We build narratives with absolutes so that we can understand things: the villain and the hero, the jester and the sage. Mike plays the most reviled role in the celebrity drama—his only redemption has been in turning his disorders into contrivances, parodying his nihilism in some PG reenactment on basic cable. But he is neither airbrushed caricature nor mythological beast. He quotes Machiavelli and spent the weeks leading up to his fight with Trevor Berbick watching cartoons and kung fu movies. He is explosive and fragile. He vibrates with rage. He grunts and stammers. When he knocked out Sterling Benjamin he turned to the crowd while the referee counted him out and waved for them to rise to their feet. And when the referee signalled the fight was over, Tyson turned around and helped pick Benjamin off the ground. It’s nothing personal. I have to do this to survive.

After he beat Larry Holmes, Tyson returned to his dressing room and found Barbra Streisand waiting for him. Tyson smiled at Streisand and said, “I think your nose is very sexy, Barbra.” When he was released from prison in 1995, he called Roseanne Barr and told her, “You’re the only person that I wanna tell my story to.” They went to the mall and he spent $25,000 on Versace towels. When Tyson walked in on Givens, who he was divorcing, having sex with Brad Pitt, his response was not anger but sadness: “I was just depressed I couldn’t bone her no more.” Who has ever been so explicitly real, amplifying our basest impulses?
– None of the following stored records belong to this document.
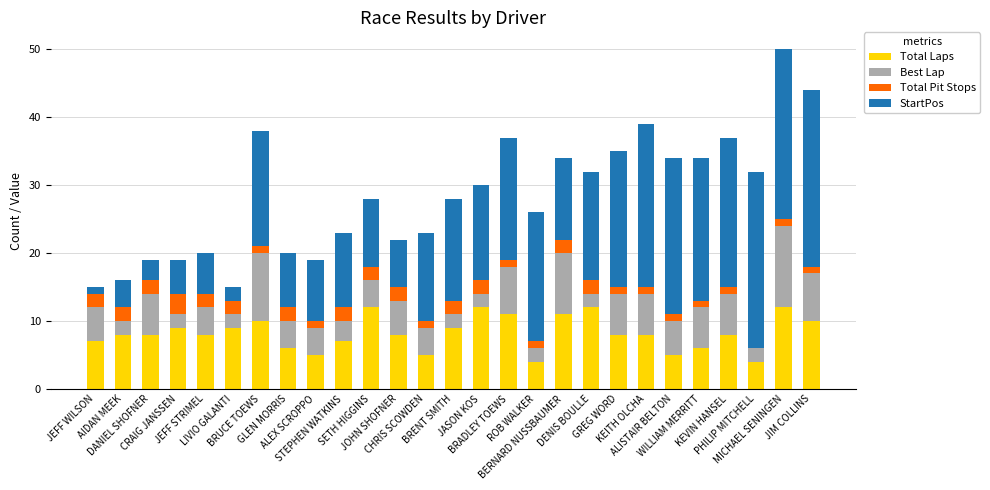

Are the bars grouped side by side (vs. stacked)?

No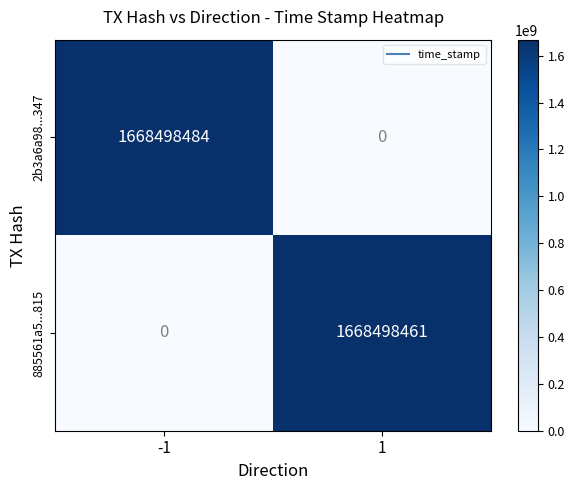

What is the spread (max minus min) of values at 1?

1668498461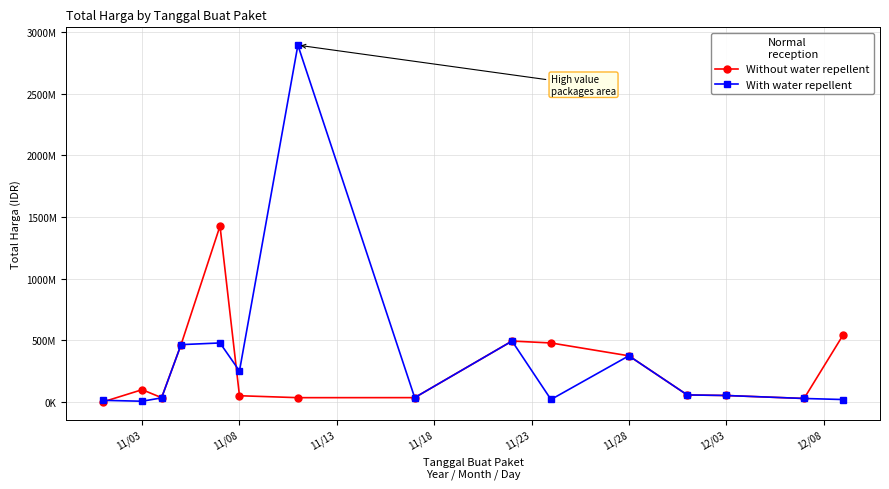

Does the chart have visible grid lines?

Yes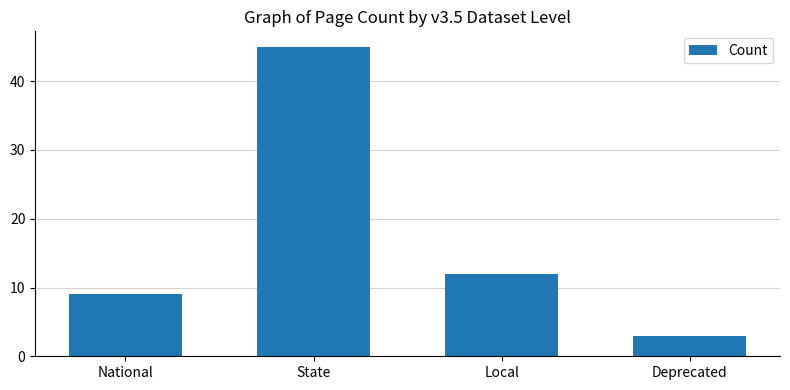

Where does the data first go above 12?

State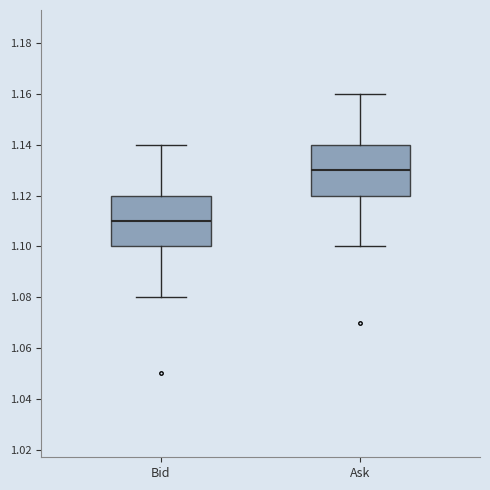

Which box's median line is the highest?

Ask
In 1988, Mike Tyson was riding through Brownsville, Brooklyn, in the back of a limousine with Givens and a reporter from Sports Illustrated. They turned down Rockaway Avenue and Tyson lowered his window. He smiled and began to reminisce about the years he spent there, when he’d rub the drunks’ fingers in the snow so their rings would be easier to slide off. About reaching into bus windows and snatching women’s necklaces. He said this: “There’s Lincoln Terrace Park. We’d see dead whores there in the morning. What memories. Good memories. Beautiful memories. I was happier then. I had pure fun here. Every day I was living on the edge. I was wild and free. I love coming back. Do you understand? When I’m here, I feel like a warrior.”

A decade later, Don DeLillo’s massive, America-spanning novel Underworld was published. In it, DeLillo writes: “I long for the days of disorder. I want them back, the days when I was alive on the earth, rippling in the quick of my skin, heedless and real. I was dumb-muscled and angry and real. This is what I long for, the breach of peace, the days of disarray when I walked real streets and did things slap-bang and felt angry and ready all the time, a danger to others and a distant mystery to myself.”

There he is. Somewhere, Tyson, that force, is in the work of everyone. In that last quarter mile; at closing time, as you look at her and try to find the nerve to walk over; in the pursuit of every dream you’ve ever had. He is screaming and sobbing and pounding his fists. He is grabbing his dick and smiling for the cameras. He is nothing and he is everything. A peasant and a king, rubble and a monument. He is terrified, he is in the ring in his black trunks, he is standing over a corpse with his arms in the air. He is ready to die and he is desperate to live.